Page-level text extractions
══════════

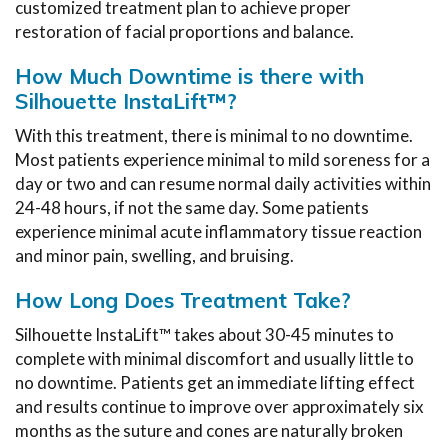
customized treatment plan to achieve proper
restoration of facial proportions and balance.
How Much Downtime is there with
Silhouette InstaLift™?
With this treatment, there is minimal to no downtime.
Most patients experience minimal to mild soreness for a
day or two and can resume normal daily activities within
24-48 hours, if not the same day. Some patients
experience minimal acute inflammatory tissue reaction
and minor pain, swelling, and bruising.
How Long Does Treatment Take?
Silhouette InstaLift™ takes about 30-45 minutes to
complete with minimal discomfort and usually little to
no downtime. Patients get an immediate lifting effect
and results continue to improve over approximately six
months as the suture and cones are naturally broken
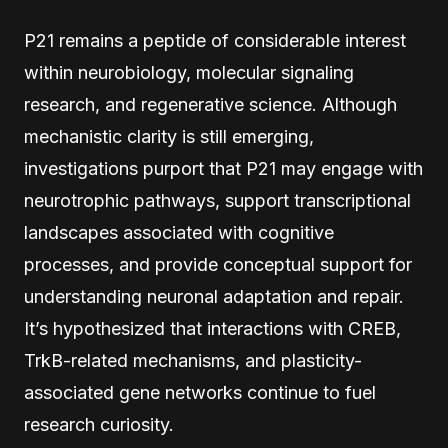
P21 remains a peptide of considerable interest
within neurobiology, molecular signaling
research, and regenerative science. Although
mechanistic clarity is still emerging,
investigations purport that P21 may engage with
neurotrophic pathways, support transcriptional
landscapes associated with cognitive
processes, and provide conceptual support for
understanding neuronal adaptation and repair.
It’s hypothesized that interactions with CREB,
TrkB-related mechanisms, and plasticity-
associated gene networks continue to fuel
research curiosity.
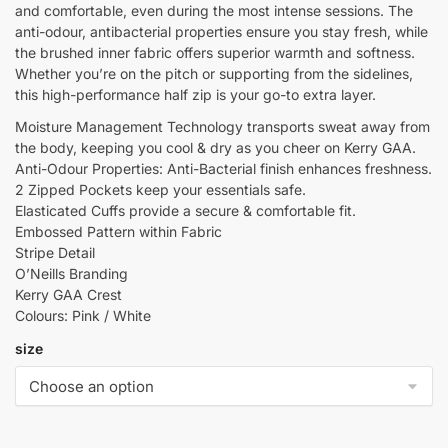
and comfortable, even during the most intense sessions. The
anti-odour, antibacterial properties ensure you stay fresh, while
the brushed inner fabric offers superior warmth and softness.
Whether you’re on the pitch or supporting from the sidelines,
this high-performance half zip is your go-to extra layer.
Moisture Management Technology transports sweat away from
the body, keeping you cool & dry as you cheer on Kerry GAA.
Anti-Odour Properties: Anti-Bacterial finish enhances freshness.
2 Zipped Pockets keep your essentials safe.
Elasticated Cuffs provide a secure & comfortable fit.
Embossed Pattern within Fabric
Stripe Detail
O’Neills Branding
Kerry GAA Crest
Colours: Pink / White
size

══════════

▸ **AIM OF THE EXERCISE**: Lines in the data that hold "continue" must be located and copied.

▸ **RESPONSE**:
and results continue to improve over approximately six
associated gene networks continue to fuel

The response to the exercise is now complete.